I got sober when I was 35 years old. In the rooms of Alcoholics Anonymous, we tend to meet newcomers once they’ve hit ‘rock bottom’. My bottom started at 32 years old and lasted almost 4 years, but since that was the bottom, the only way to go from there was up, right? Overcoming the shame and guilt of living a less than desirable lifestyle for nearly 20 years was the start of my journey to my next act, which evolved into my being a beacon of hope for all those who are heading down their own rabbit holes or are maybe on the climb out.
In almost all AA meetings around the world, speakers tell their story of how they got sober to provide hope for the newcomer. I loved being asked to speak! It wasn’t like an honor thing, it was more like a “Oh shit, our speaker didn’t show up, can you step up to the plate tonight?” (Heck yeah!) I loved telling MY story in front of 10, 30 even 100 people. I had found my voice and at that time, my people. It was the first time since my early childhood that I felt like I wasn’t playing a role anymore. Every time I shared my experiences (with all the details), there was always one or two people who were inspired by my stories, and that my friends was the spark that brought me to where I am today as the Founder of FindUniquelyU.com. If I could help one person just for authentically sharing my experiences and provide support and hope, then imagine what the world would be like if we all did that for one another!
Over the past 13 years since I first got sober, my life has been a constant whirlwind of amazing experiences all because I’ve stepped into who I truly am, who I was when I was a young child. I have learned which things light me up from the inside (my husband and kids, my beautiful home, running this business and meeting inspiring, amazing people on the daily, my friendships, my garden, Pearl Jam!!), and I know how sweet it is to be around such positivity (that good, good love energy!) Joy is contagious, isn’t it!
So, while I still have regressive behavioral patterns pop up on the regular, they are more like gnats than cobras ready to strike, or like rain when I had planned to go to the beach versus a tsunami — annoying enough to cause me to look at them and work on them so they don’t become drastically soul-damaging. And I know (because Dana reminds me on the daily) that the cobra or tsunami are inevitable if I don’t pay attention to the gnats and rain.

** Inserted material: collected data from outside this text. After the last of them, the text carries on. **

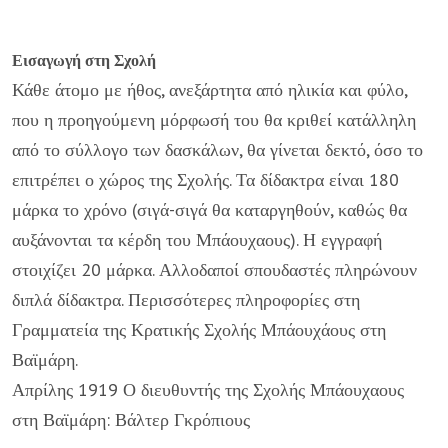
Εισαγωγή στη Σχολή
Κάθε άτομο με ήθος, ανεξάρτητα από ηλικία και φύλο,
που η προηγούμενη μόρφωσή του θα κριθεί κατάλληλη
από το σύλλογο των δασκάλων, θα γίνεται δεκτό, όσο το
επιτρέπει ο χώρος της Σχολής. Τα δίδακτρα είναι 180
μάρκα το χρόνο (σιγά-σιγά θα καταργηθούν, καθώς θα
αυξάνονται τα κέρδη του Μπάουχαους). Η εγγραφή
στοιχίζει 20 μάρκα. Αλλοδαποί σπουδαστές πληρώνουν
διπλά δίδακτρα. Περισσότερες πληροφορίες στη
Γραμματεία της Κρατικής Σχολής Μπάουχάους στη
Βαϊμάρη.
Απρίλης 1919 Ο διευθυντής της Σχολής Μπάουχαους
στη Βαϊμάρη: Βάλτερ Γκρόπιους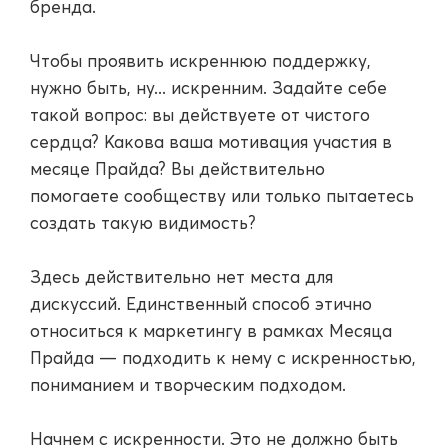
бренда.
Чтобы проявить искреннюю поддержку,
нужно быть, ну... искренним. Задайте себе
такой вопрос: вы действуете от чистого
сердца? Какова ваша мотивация участия в
месяце Прайда? Вы действительно
помогаете сообществу или только пытаетесь
создать такую видимость?
Здесь действительно нет места для
дискуссий. Единственный способ этично
относиться к маркетингу в рамках Месяца
Прайда — подходить к нему с искренностью,
пониманием и творческим подходом.
Начнем с искренности. Это не должно быть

I will continue to authentically tell my story to anyone who wants to hear it because it feels good to help others by sharing my experiences. I know I am a beacon because I first provide hope and direction to all those who may be lost at sea. I am here to guide those of you who are ready to find your sturdy shoreline, where you can finally cut off the anchors that have held you back through the support of a friend who only has your best interest and happiness at heart. And once your sea legs are no longer wobbly, you can build your lighthouse right next to mine and become the beacon you were meant to be too, and our lights combined will reach farther and bring more people to shore who will build their own lighthouses and on and on we will go until our shoreline is so bright it’ll be as if the sun resides on the earth’s surface.